Yesterday the Australian Securities and Investments Commission (ASIC) declared it had found “multiple instances” of clients of vertically integrated advice businesses being charged fees where no services had been provided; and ANZ announced it will reimburse as many as 8500 clients of its Prime Access advice business who have been charged for services the bank didn’t actually provide.

The Prime Access fee-for-advice model was established in 2006 in response to a survey of 4000 ANZ customers who said they found commissions “confusing”. At the time, ANZ promised:

• priority access to a qualified and experienced ANZ financial planner
• proactive advice and ongoing reviews of their financial plan
• education on economic and regulatory issues that may affect their investments, and
• a range of discounts on other ANZ banking and insurance products.

ANZ promoted Prime Access as a “fee-for-advice” model, rather than a”fee-for-service” model; a subtle distinction, perhaps, but one that now looks prescient, given that no service was actually provided. ANZ said then that its customers “will be able to work with their financial planner to select the level of service that is most appropriate for them” – a level that evidently didn’t actually include the option of “nil”.

Consumer group CHOICE described ANZ’s predicament as an “epic fail on advice”.

When vertically integrated advice business – in this case, essentially, the big banks – aren’t giving inappropriate or incompetent advice, it seems they’re giving no advice at all. So far the only member of the Big Four not to have publicly acknowledged advice shortcomings is Westpac, and it is inconceivable that it’s immune from the sorts of issues that have plagued its competitors. It surely must be actively assessing its position and potential liability. The only questions to be answered then are how many of its cuustomers are affected, and what has it cost them? 

Sponsored Content

ANZ’s admission and ASIC’s statement are clear examples of the issues the opt-in provisions of the Future of Financial Advice (FoFA) are designed to prevent. They obliterate the position of critics of opt-in who see it as an unnecessary cost impost. The industry clearly can’t police itself on this issue, and it’s got no one else to blame for being hit with regulation it doesn’t like.

Breach of code of conduct?

Second, if those clients’ advisers are members of the Financial Planning Association (FPA), then the advisers are prima facie in breach of the FPA code of conduct, which says, in effect, that an FPA member shall not charge a client a fee where no service is provided in return. Their conduct warrants an investigation, and possible sanction.

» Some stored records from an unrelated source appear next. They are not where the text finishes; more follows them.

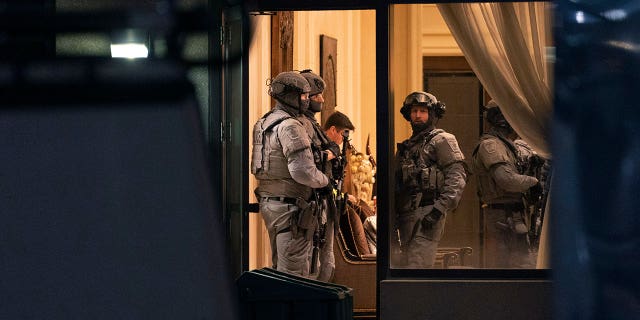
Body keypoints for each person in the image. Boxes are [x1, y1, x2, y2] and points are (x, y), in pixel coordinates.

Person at [250, 71, 331, 277]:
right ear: (289, 96)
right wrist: (324, 181)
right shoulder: (291, 126)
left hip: (271, 204)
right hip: (292, 207)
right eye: (303, 96)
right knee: (295, 273)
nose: (306, 101)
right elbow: (303, 172)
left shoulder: (263, 122)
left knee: (281, 267)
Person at [394, 91, 467, 268]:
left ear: (432, 114)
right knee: (406, 266)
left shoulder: (442, 140)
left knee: (418, 265)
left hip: (427, 212)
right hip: (405, 216)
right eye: (414, 111)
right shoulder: (406, 147)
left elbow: (457, 176)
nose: (417, 115)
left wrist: (438, 210)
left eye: (423, 111)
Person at [471, 100, 542, 268]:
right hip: (505, 214)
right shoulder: (492, 145)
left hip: (515, 211)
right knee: (518, 265)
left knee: (521, 261)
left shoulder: (508, 145)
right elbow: (506, 180)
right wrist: (534, 183)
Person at [298, 69, 341, 281]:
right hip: (312, 198)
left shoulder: (311, 123)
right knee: (311, 262)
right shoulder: (300, 124)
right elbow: (315, 158)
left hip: (323, 198)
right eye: (316, 96)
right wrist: (330, 153)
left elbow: (329, 149)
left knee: (326, 259)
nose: (322, 100)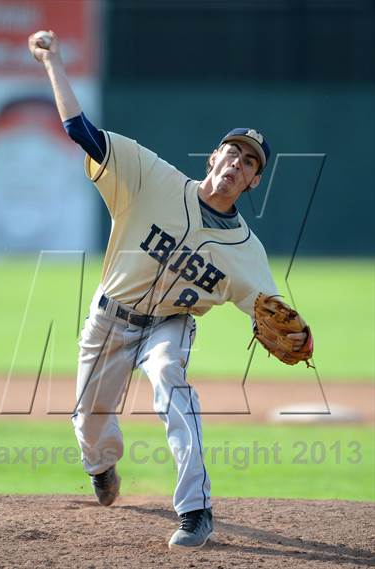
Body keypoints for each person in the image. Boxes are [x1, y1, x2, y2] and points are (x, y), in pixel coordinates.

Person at [29, 31, 307, 551]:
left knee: (169, 378)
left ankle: (196, 510)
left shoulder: (247, 251)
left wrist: (291, 330)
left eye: (250, 164)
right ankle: (102, 466)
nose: (237, 165)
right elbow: (79, 130)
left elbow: (271, 312)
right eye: (232, 153)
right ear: (212, 158)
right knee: (90, 425)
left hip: (170, 325)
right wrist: (54, 62)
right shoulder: (150, 177)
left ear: (252, 183)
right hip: (110, 317)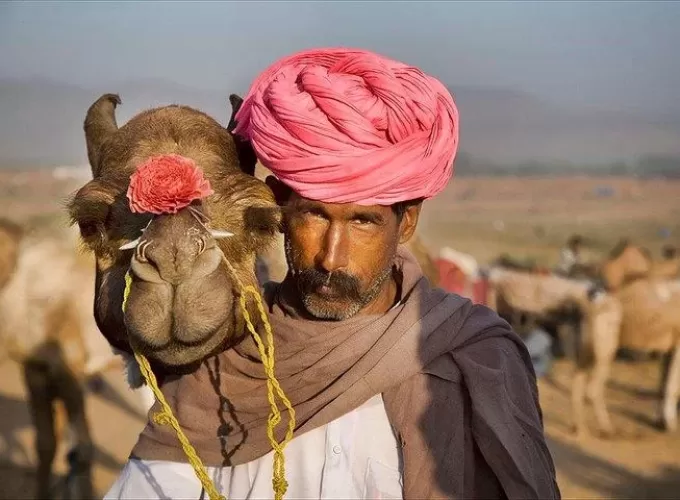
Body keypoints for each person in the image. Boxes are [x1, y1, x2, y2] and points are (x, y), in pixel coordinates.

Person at [106, 48, 560, 499]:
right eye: (314, 217)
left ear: (408, 222)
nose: (330, 257)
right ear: (279, 205)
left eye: (363, 221)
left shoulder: (473, 355)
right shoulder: (225, 357)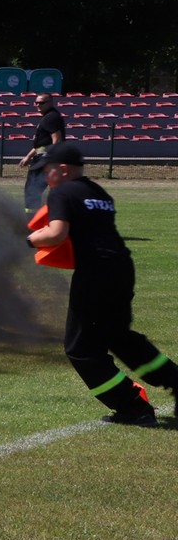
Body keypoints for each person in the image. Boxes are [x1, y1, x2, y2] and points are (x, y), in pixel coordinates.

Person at [26, 141, 178, 426]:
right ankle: (176, 381)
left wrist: (30, 239)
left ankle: (132, 406)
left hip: (95, 273)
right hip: (121, 268)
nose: (45, 176)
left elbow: (57, 233)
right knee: (118, 337)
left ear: (63, 169)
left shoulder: (62, 192)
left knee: (81, 349)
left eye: (47, 170)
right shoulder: (99, 192)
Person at [18, 93, 66, 215]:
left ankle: (32, 219)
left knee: (33, 191)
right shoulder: (49, 117)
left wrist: (50, 161)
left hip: (45, 159)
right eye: (36, 102)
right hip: (43, 157)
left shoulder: (51, 117)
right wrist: (28, 156)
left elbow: (57, 140)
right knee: (34, 190)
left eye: (42, 102)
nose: (38, 105)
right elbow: (42, 144)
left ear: (50, 103)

(As an aside, the FPA is still seeking to have its code approved by ASIC so its members do not need to comply with the opt-in provisions of FoFA – because the code itself contains provisions that achieve the same effect as opt-in.)

And that’s a completely separate issue from action ASIC itself may take – though I wouldn’t hold my breath waiting for that, necessarily.

The fact that carry-on of this kind is still happening just continues to make financial planning look like a venal, sales-driven business that rides roughshod over consumers’ interests and any notions of professional conduct. It undermines trust. It calls into question again the validity of the vertically integrated advice model or, at the very least, the competence of those models’ executives to manage the businesses. ASIC wants additional powers to take action against the executives of these businesses, not just the advisers themselves. Give it to them; and let them go for it.

Coincidentally, tooling around on another publication’s website (not an Australian one) yesterday, a couple of mouse clicks led to the home page of an outfit called Financial Engines.

This business was co-founded by William F Sharp. Quick history lesson, for those who need one: Sharpe won the 1990 Nobel Prize in economics; he’s an emeritus professor at Stanford; he jointly developed the capital asset pricing model (sometimes called the cap-M model); and he developed the Sharpe ratio, used to measure risk-adjusted investment returns.

Kind of a big deal

In short, Sharpe is kind of big deal in the investment world. But that’s only one of the reasons that financial planners should be aware, and wary, of what Financial Engines and other businesses like it are doing.

Financial Engines manages about $US100 billion ($128.7 billion). It will manage a workplace account for an individual if the account balance is as little as $5 – yes, five dollars.

But the most striking aspect of Financial Engines is that it provides services – “investment help”, it calls them – to nine million individuals. That’s nine million people getting advice and investment help from an online service, and not sitting across the desk from a traditional financial planner.

Eventually, when service is poor or non-existent, when an industry consistently ignores the interests of its customers, when “professionalism” and higher standards are paid only lip service, consumers will simply vote with their feet and move to better alternatives.

As Financial Engines illustrates, those alternatives are already out there, ready and waiting.